XY 018

XY018 is a potent ROR-γ-selective antagonist. XY018 inhibits ROR-γ constitutive activity in 293T cells with high potency (EC50, 190 nM). XY018 binds to the ROR-γ hydrophobic ligand binding domain (LBD)[1].

Signaling Pathways >> Metabolic Enzyme/Protease >> ROR

Research Areas >> Cancer

Research Areas >> Inflammation/Immunology

ROR-γ:0.19 μM (IC50, in 293 T cells)

ROR-α:7.57 μM (IC50, in 293 T cells)

XY018 (0.07-10 μM; 4 days) inhibit CRPC tumors C4-2B cells growth and survival[1]. XY018 inhibits Gal4-RORγ-LBD and Gal4-RORα-LBD with IC50s of 0.19±0.02 and 7.57 μM in 293 T cells, respectively[2]. XY018 shows anti-proliferation effects against the prostate cancer cell lines LNCaP, 22Rv1, C4-2B, DU145, and PC-3 with IC50s of 5.14±0.36, 9.00±0.33, 9.20, 28.43±0.89, and 11.14±1.78 μM, respectively[2]. Cell Viability Assay[1] Cell Line: CRPC tumors C4-2B Concentration: 0.07, 0.15, 0.31, 0.62, 1.25, 2.5, 5, and 10 μM Incubation Time: 4 days Result: Inhibited growth and survival.

XY018 (5 mg/kg; intraperitoneally i.p.; five times per week for 23 days) inhibit CRPC tumor growth in mice[1] . XY018 (10 mg/kg orally or 2 mg/kg intravenously) exhibits reasonable pharmacokinetics profiles in SD rats[2]. Animal Model: Four-week-old male SCID C.B17 mice (for C4-2B and VCaP) or BALB/c nu/nu athymic mice (for 22Rv1 and PC-3)[1] Dosage: 5 mg/kg Administration: Treated intraperitoneally (i.p.); five times per week for 23 days Result: Tumor growth inhibition. Animal Model: Sprague Dawley rats[2] Dosage: 10 mg/kg (po; 1 mg/mL); 2 mg/kg (iv;0.4 mg/mL) (Pharmacokinetic Analysis) Administration: Orally administrated (10 mg/kg) and intravenously administrated (2 mg/kg); single dose Result: High plasma exposure AUC(0–∞) value of 6444 (μg/L·h), half-life (T1/2=7.67±2.36 h) and maximum plasma concentration (Cmax) value of 839 (μg/L) after a 2 mg/kg iv administration. Demonstrated a relatively low oral bioavailability of 19% after an oral administration.

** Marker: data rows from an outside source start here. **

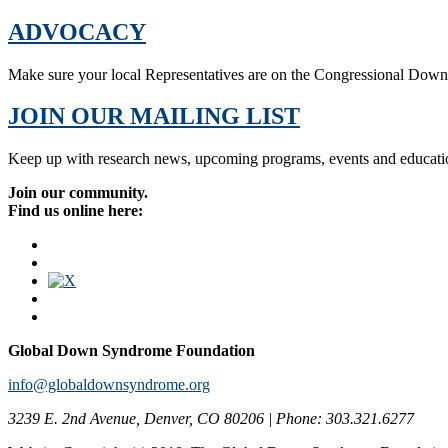
ADVOCACY
Make sure your local Representatives are on the Congressional Dow
JOIN OUR MAILING LIST
Keep up with research news, upcoming programs, events and educati
Join our community.
Find us online here:
Global Down Syndrome Foundation
info@globaldownsyndrome.org
3239 E. 2nd Avenue, Denver, CO 80206 | Phone: 303.321.6277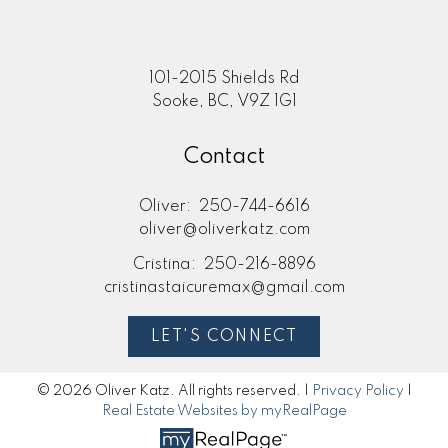
101-2015 Shields Rd
Sooke, BC, V9Z 1G1
Contact
Oliver:
250-744-6616
oliver@oliverkatz.com
Cristina:
250-216-8896
cristinastaicuremax@gmail.com
LET'S CONNECT
© 2026 Oliver Katz. All rights reserved. |
Privacy Policy
|
Real Estate Websites by myRealPage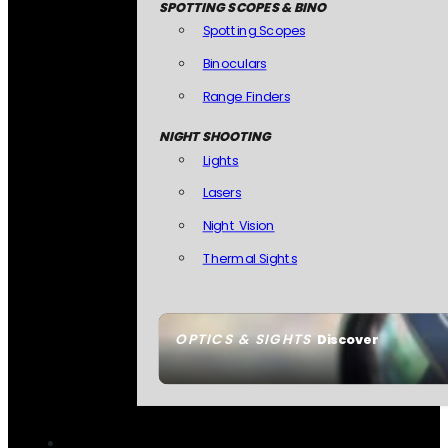
SPOTTING SCOPES & BINO
Spotting Scopes
Binoculars
Range Finders
NIGHT SHOOTING
Lights
Lasers
Night Vision
Thermal Sights
OPTICS & SIGHTS
Discover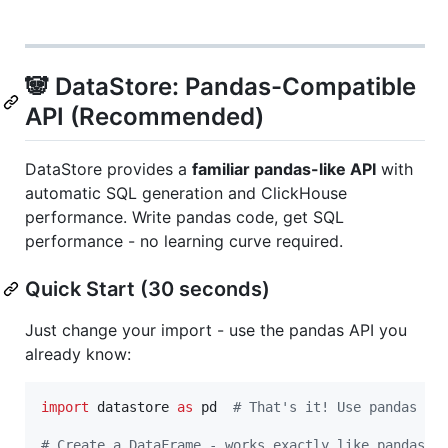
🐼 DataStore: Pandas-Compatible
API (Recommended)
DataStore provides a
familiar pandas-like API
with
automatic SQL generation and ClickHouse
performance. Write pandas code, get SQL
performance - no learning curve required.
Quick Start (30 seconds)
Just change your import - use the pandas API you
already know:
import
datastore
as
pd
# That's it! Use pandas AP
# Create a DataFrame - works exactly like pandas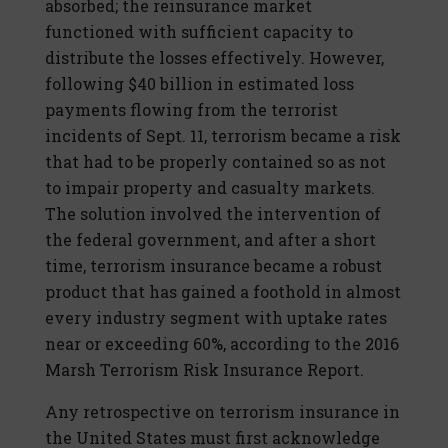
absorbed; the reinsurance market
functioned with sufficient capacity to
distribute the losses effectively. However,
following $40 billion in estimated loss
payments flowing from the terrorist
incidents of Sept. 11, terrorism became a risk
that had to be properly contained so as not
to impair property and casualty markets.
The solution involved the intervention of
the federal government, and after a short
time, terrorism insurance became a robust
product that has gained a foothold in almost
every industry segment with uptake rates
near or exceeding 60%, according to the 2016
Marsh Terrorism Risk Insurance Report.
Any retrospective on terrorism insurance in
the United States must first acknowledge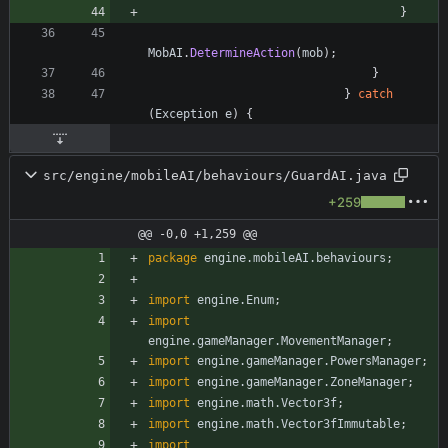
}
MobAI
.
DetermineAction
(
mob
)
;
}
}
catch
(
Exception
e
)
{
src/engine/mobileAI/behaviours/GuardAI.java
+259
@@ -0,0 +1,259 @@
package
engine.mobileAI.behaviours
;
import
engine.Enum
;
import
engine.gameManager.MovementManager
;
import
engine.gameManager.PowersManager
;
import
engine.gameManager.ZoneManager
;
import
engine.math.Vector3f
;
import
engine.math.Vector3fImmutable
;
import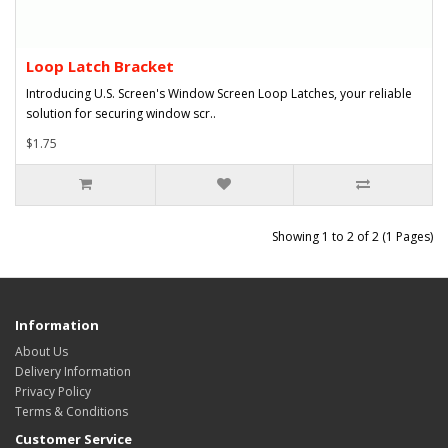
Loop Latch Bracket
Introducing U.S. Screen's Window Screen Loop Latches, your reliable
solution for securing window scr..
$1.75
Showing 1 to 2 of 2 (1 Pages)
Information
About Us
Delivery Information
Privacy Policy
Terms & Conditions
Customer Service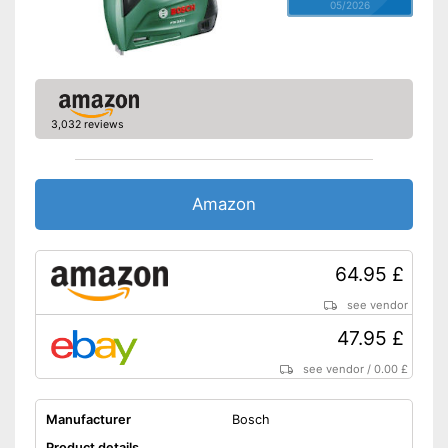
05/2026
3,032 reviews
Amazon
64.95 £
see vendor
47.95 £
see vendor
/
0.00 £
Manufacturer
Bosch
Product details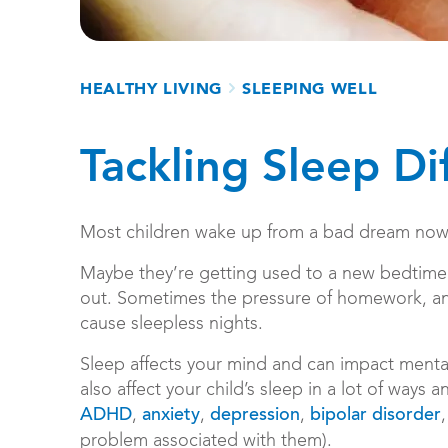
Breadcrumb
HEALTHY LIVING
SLEEPING WELL
Tackling Sleep Dif
Most children wake up from a bad dream now a
Maybe they’re getting used to a new bedtime r
out. Sometimes the pressure of homework, and
cause sleepless nights.
Sleep affects your mind and can impact menta
also affect your child’s sleep in a lot of ways
,
,
,
ADHD
anxiety
depression
bipolar disorder
problem associated with them).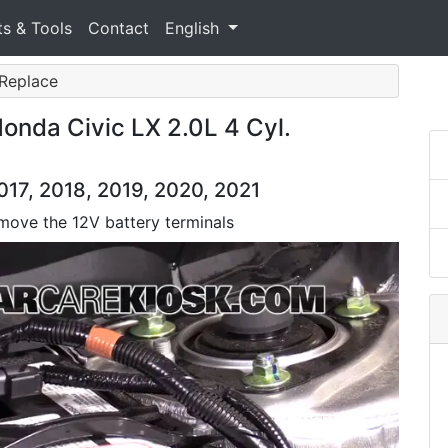
ts & Tools
Contact
English
 Replace
onda Civic LX 2.0L 4 Cyl.
017, 2018, 2019, 2020, 2021
move the 12V battery terminals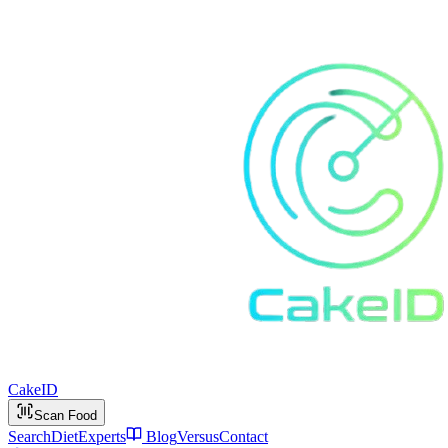
Cake
ID
Scan Food
Search
Diet
Experts
Blog
Versus
Contact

[1]. Junjian Wang, et al. ROR-γ Drives Androgen Receptor Expression and Represents a Therapeutic Target in Castration-Resistant Prostate Cancer. Nat Med. 2016 May;22(5):488-96.

[2]. Yan Zhang, et al. Discovery and Characterization of XY101, a Potent, Selective, and Orally Bioavailable RORγ Inverse Agonist for Treatment of Castration-Resistant Prostate Cancer. J Med Chem. 2019 May 9;62(9):4716-4730.